> [EXERCISE PROMPT] Once you find the line with "## CMakeLists and package", copy it and every line after it through the end of the entries below, exactly as written.

(Stored items)
══════════════════════════════
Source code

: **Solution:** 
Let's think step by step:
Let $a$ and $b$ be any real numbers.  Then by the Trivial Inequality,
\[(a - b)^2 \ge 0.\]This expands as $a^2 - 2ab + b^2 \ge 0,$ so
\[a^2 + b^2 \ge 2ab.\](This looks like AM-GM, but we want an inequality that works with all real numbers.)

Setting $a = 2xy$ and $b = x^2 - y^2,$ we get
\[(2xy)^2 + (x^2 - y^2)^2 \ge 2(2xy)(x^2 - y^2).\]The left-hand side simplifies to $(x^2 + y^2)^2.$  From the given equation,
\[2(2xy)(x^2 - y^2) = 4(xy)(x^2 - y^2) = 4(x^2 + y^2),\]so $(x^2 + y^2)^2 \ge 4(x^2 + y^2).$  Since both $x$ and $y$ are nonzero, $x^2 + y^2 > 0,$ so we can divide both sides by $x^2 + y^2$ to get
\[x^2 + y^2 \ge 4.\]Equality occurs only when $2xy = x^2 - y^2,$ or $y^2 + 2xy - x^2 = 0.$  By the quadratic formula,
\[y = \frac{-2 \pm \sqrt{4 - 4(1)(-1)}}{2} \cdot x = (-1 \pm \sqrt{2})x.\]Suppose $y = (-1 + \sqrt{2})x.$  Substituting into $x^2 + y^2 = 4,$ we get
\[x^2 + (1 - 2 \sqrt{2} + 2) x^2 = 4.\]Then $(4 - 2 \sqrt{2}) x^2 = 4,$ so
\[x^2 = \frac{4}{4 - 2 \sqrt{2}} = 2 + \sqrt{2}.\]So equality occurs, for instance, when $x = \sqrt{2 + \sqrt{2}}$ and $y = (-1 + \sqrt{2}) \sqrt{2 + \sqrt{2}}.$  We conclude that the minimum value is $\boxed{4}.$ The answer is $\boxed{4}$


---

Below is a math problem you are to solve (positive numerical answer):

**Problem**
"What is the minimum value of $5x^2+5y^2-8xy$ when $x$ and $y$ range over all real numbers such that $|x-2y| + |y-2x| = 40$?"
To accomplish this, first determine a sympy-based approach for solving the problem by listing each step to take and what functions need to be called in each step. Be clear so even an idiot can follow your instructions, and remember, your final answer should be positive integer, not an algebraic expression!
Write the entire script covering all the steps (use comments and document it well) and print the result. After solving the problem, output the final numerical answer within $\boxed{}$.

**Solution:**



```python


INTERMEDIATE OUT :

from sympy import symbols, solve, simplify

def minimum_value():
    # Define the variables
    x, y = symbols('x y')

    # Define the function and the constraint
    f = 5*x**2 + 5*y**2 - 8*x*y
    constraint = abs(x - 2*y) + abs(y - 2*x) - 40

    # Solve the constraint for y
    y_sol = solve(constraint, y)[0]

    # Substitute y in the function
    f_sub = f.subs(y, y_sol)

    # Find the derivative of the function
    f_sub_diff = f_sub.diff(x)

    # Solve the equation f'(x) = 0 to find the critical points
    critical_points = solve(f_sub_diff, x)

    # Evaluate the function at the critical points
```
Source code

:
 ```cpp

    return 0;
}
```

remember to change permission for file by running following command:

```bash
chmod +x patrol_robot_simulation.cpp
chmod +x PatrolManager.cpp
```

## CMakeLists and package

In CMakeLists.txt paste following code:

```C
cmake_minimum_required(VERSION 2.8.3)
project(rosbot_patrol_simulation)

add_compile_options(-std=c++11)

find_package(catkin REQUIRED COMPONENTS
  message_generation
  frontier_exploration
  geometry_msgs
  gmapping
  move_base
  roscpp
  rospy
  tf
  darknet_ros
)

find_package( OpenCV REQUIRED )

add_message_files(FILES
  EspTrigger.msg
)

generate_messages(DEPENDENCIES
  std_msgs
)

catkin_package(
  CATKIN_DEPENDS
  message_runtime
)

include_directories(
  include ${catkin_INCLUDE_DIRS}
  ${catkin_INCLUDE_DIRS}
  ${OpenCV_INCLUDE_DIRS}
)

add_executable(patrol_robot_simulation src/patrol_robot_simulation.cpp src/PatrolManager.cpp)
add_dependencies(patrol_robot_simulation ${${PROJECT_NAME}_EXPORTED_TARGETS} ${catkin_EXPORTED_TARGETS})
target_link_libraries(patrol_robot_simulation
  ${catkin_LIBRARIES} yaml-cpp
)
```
══════════════════════════════
> [EXERCISE OUTPUT]
## CMakeLists and package

In CMakeLists.txt paste following code:

```C
cmake_minimum_required(VERSION 2.8.3)
project(rosbot_patrol_simulation)

add_compile_options(-std=c++11)

find_package(catkin REQUIRED COMPONENTS
  message_generation
  frontier_exploration
  geometry_msgs
  gmapping
  move_base
  roscpp
  rospy
  tf
  darknet_ros
)

find_package( OpenCV REQUIRED )

add_message_files(FILES
  EspTrigger.msg
)

generate_messages(DEPENDENCIES
  std_msgs
)

catkin_package(
  CATKIN_DEPENDS
  message_runtime
)

include_directories(
  include ${catkin_INCLUDE_DIRS}
  ${catkin_INCLUDE_DIRS}
  ${OpenCV_INCLUDE_DIRS}
)

add_executable(patrol_robot_simulation src/patrol_robot_simulation.cpp src/PatrolManager.cpp)
add_dependencies(patrol_robot_simulation ${${PROJECT_NAME}_EXPORTED_TARGETS} ${catkin_EXPORTED_TARGETS})
target_link_libraries(patrol_robot_simulation
  ${catkin_LIBRARIES} yaml-cpp
)
```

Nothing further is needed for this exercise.